When Twitter's (TWTR) Jack Dorsey stepped down as the company’s CEO late last month, he became the latest example of the tech sector's CEO-founder governance model outliving its usefulness.
As big tech companies amassed more scale and influence, these companies have faced pointed questions from investors and regulators about how they’re being run – and whether their larger-than-life leaders are really acting in the best interest of workers and the marketplace.
Dorsey himself – who was once forced out of Twitter only to boomerang – was critical of the founder-CEO role. In his resignation letter, he said the model was “severely limiting to a single point of failure. I’ve worked hard to ensure this company can break away from its founders and founding.”
Twitter has been under pressure from activist investors to accelerate the platform’s development and improve its finances – something that illustrates the shortcomings of having founders stay too long at the dance, according to critics.
“There’s definitely a shelf life to founder CEOs,” Travis Howell, assistant professor of strategy at the University of California, Irvine, told Yahoo Finance in an interview.
“They're great at the beginning and for a while, but after they IPO, their value to the organization declines precipitously,” the business professor added.
'A rare breed'
However, sometimes the founder’s willingness to completely vacate the C-suite has a lot to do with their side interests. Dorsey, Amazon’s Bezos and Microsoft’s (MSFT) Bill Gates, have handed off their power to others to pursue passion projects.
With tech’s size and scale, there is a growing push in Silicon Valley to groom a new breed of successors to run companies in a more traditional way, focusing on shareholder value and growth rather than being distracted by passion projects.
As Dorsey described in his letter, at times founder CEOs outstay their welcome, which was largely the case with Uber's Kalanick and Adam Neumann at WeWork. Both men had outsized personalities that ultimately had a negative impact on company culture — attracting bad press that upset investors and stakeholders.
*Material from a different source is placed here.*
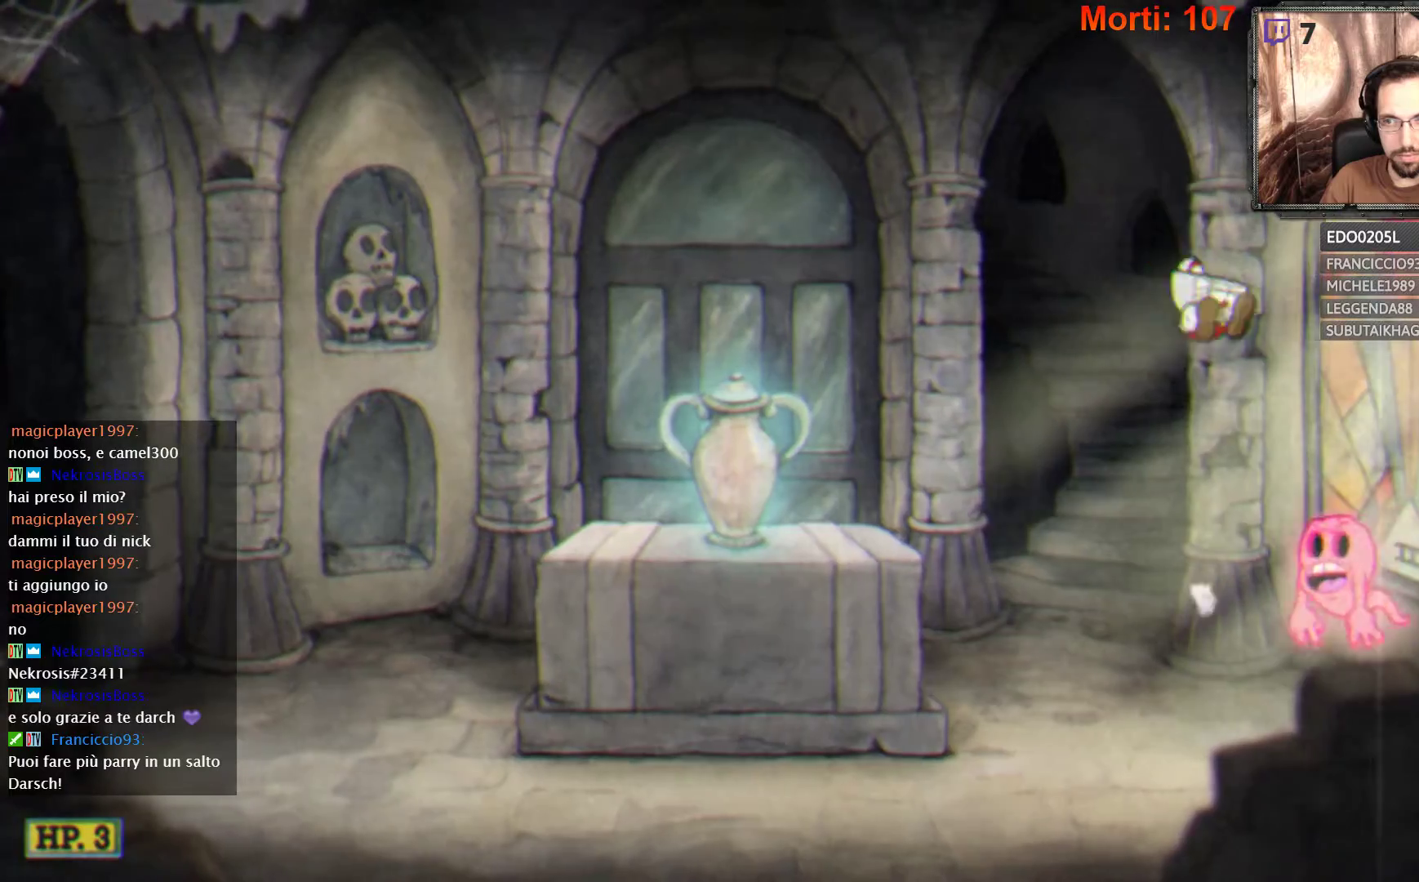
{"buttons": ["A"], "left_stick": "left", "right_stick": "center", "events": [[133, "A", "down"], [200, "left_stick", "left"]]}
In his widely-cited book “The Founder’s Dilemma,” Yeshiva University’s Noam Wasserman explained why entrepreneurs who create a successful company must ultimately choose a priority: to get rich or to be king.
Successful founder-CEOs “are a very rare breed,” Wasserman wrote.
His research of start-ups that sprang up in the 1990s and early 2000s found that most founders relinquished control before their companies floated shares for the first time. Of the ones still in control, most were gone by the fourth year of being public.
“We remember the handful of founder-CEOs in corporate America, but they’re the exceptions to the rule,” Wasserman added.
It was kind of an experiment with having founders stick around for a while and I think we have seen it blow up a few times. There's just a lot more scrutiny now in terms of public perception and regulatory perception.Travis Howell, University of California, Irvine
To get rich, founders sell equity, which dilutes control. But holding onto shares – which maintains control over the company and the board – makes their wealth illiquid, undiversified, and at risk if something happens to the company’s value.
“It depends on how responsible the founder or the founding team is. They're almost like a Monarch, the king or queen of their organization,” Howell said. His research suggests that founders are critical to the success of their companies, based on their mastery of the smallest details, a vision few others share.
Seemed like a good idea at the time
Still, venture capitalists haven’t always retained founders, with the objective being to replace founders with experienced CEOs to “professionalize” the organization in preparing for the company to go public.
“It was kind of an experiment with having founders stick around for a while and I think we have seen it blow up a few times,” he told Yahoo Finance. “There's just a lot more scrutiny now in terms of public perception and regulatory perception.”
“I think we will go back to the way things were. I don't think it will be immediate, but I think that's where we're going,” he added.
One possible solution, according to observers, is to keep founders around in a non-CEO advisory role, like CTO or board director. In Google’s early days, Page and Brin brought in experienced tech hand Eric Schmidt to lead the company through its public offering and massive growth.
“With tech, early on, what you need is innovators, big thinkers, people with big ideas, products, people who understand what people want,” Howell explained.
“Those are very different skill sets from running a large company, what you need is managerial skill sets, operational capabilities and everything,” he added.
Back in 2018, Salesforce appointed then-president and COO Keith Block to co-CEO, who only lasted two years on the job. This time around, it’s unclear how much power Benioff intends to relinquish, and whether it’ll move the needle on governance changes – especially because Taylor will still report to Benioff.
“Salesforce has had an evolving leaders substructure several times, as we have also had tremendous success previously with the co-CEO structure,” Marc Benioff said on the call.
“I'm very excited about the co-CEO structure, these jobs are big jobs and being able to have a partner that you can share with makes it a lot easier,” the co-CEO added.
In a research note last week, Jefferies called Salesforce’s reshuffle a positive, but did not expect there would be significant change to the company’s course.
Yet Howell said power-sharing among CEOs “never really works, it's just confusing for everybody about who's in charge and who's doing what.” Howell said.